Slowly, my donkey friends are working through Elizabeth Kubler Ross' stages of grief. The empathetic Moose feels your pain. In fact, about twelve years ago, he was in your place. The Moose had just lost his job in the Bush I Adminsitration and he we beginning his new gig at the Christian Coalition. Democrats were in complete control of the White House and Congress. The Moose thought he had joined the losing side.
However, the Elephant retooled as an insurgent guerilla political fighter. He embraced a reform agenda of transforming an ossified Democratic Washington. Led by Newt Gingrich, the G.O.P. developed an alternative program and offered the Contract with America. Assisted by liberal overreach, the Elephant seized Congressional power and has not relinquished it since.
This elephant experience can be instructive for the donkey. As the Moose sees it, the biggest problem for the D's is that they have steadily become culturally removed from the heartland of America. Specifically, they often appear disdainful of religiously observant people. Check out this quote in today's New York Times,
"I have been made to feel by the liberal people that my faith makes me weird," Ms. Johnson said. "I don't wear my religion on my sleeve either; I'm quiet about it. But I firmly believe that my country was founded on faith, and when I saw the popular vote this time, it made me feel like I'm not such an outsider, that there are others like me, and a lot of them."
The Moose can attest that nothing motivated religious conservatives more than their perception that liberal elites have contempt for their faith. Once, a Washinton Post writer characterized them as "poor, uneducated and easy to command." That quote alone was a inestimable recruiting tool.

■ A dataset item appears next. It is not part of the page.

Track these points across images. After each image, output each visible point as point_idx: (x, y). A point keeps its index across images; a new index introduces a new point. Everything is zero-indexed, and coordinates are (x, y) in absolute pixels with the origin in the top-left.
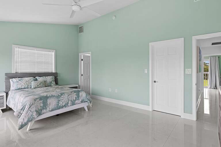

Even though Republicans are in political control, much of the country believes that liberals dominate our culture - and that it is deteriorating. Democrats need to spend less time in Hollywood and more time at Pentecostal prayer meetings. Too many Democrats scoff at President Bush's profession of faith. They snickered when then Governor Bush pronounced at one of the primary debates that Christ was his favorite philosopher. That may very well have been the moment when W. solidified his relationship with the religious conservatives - more important than his position on gay rights and abortion.
Take it from the Moose - Mr. Donkey, your views on economic growth and health care access are not going to be heard unless broad swaths of America believe that you are one of them.
Moose Correction - Several Mooseketeers have helpfully noted that Congressman Lloyd Doggett was also a survivor of the DeLay purge - thanks and Hook'em Lloyd!